**Task details:** Your response should contain each line of the data that includes "pixels".
[[ Stored data open ]]
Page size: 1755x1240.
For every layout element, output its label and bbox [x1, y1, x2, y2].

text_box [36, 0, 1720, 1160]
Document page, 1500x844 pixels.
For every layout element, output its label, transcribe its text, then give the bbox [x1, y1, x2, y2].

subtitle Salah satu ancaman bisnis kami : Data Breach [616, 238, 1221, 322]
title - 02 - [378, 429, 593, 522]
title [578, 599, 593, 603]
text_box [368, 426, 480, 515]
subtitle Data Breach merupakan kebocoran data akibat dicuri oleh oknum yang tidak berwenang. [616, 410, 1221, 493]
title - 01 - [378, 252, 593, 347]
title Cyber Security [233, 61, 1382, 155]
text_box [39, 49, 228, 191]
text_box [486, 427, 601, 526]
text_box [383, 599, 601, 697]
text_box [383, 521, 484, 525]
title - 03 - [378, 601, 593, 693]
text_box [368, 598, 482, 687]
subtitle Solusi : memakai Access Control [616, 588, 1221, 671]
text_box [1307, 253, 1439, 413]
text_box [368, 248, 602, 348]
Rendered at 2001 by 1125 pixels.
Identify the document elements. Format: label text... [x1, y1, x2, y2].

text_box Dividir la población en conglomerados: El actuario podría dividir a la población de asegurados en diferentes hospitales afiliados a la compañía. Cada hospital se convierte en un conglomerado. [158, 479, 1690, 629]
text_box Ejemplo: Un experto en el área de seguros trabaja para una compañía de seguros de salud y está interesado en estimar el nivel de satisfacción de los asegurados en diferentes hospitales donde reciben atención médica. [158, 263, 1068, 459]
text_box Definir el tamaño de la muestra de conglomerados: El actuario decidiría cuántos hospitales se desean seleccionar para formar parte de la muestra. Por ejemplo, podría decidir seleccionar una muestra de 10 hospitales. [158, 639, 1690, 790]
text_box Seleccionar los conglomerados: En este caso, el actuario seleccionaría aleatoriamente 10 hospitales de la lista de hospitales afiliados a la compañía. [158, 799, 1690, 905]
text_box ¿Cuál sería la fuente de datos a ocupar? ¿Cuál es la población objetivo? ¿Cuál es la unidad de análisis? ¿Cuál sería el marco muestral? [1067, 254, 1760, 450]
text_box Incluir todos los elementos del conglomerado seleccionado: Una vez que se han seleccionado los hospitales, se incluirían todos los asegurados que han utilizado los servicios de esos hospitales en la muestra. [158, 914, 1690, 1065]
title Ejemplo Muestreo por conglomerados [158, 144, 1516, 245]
[[ Stored data closed ]]
**Task result:**
Document page, 1500x844 pixels.
Rendered at 2001 by 1125 pixels.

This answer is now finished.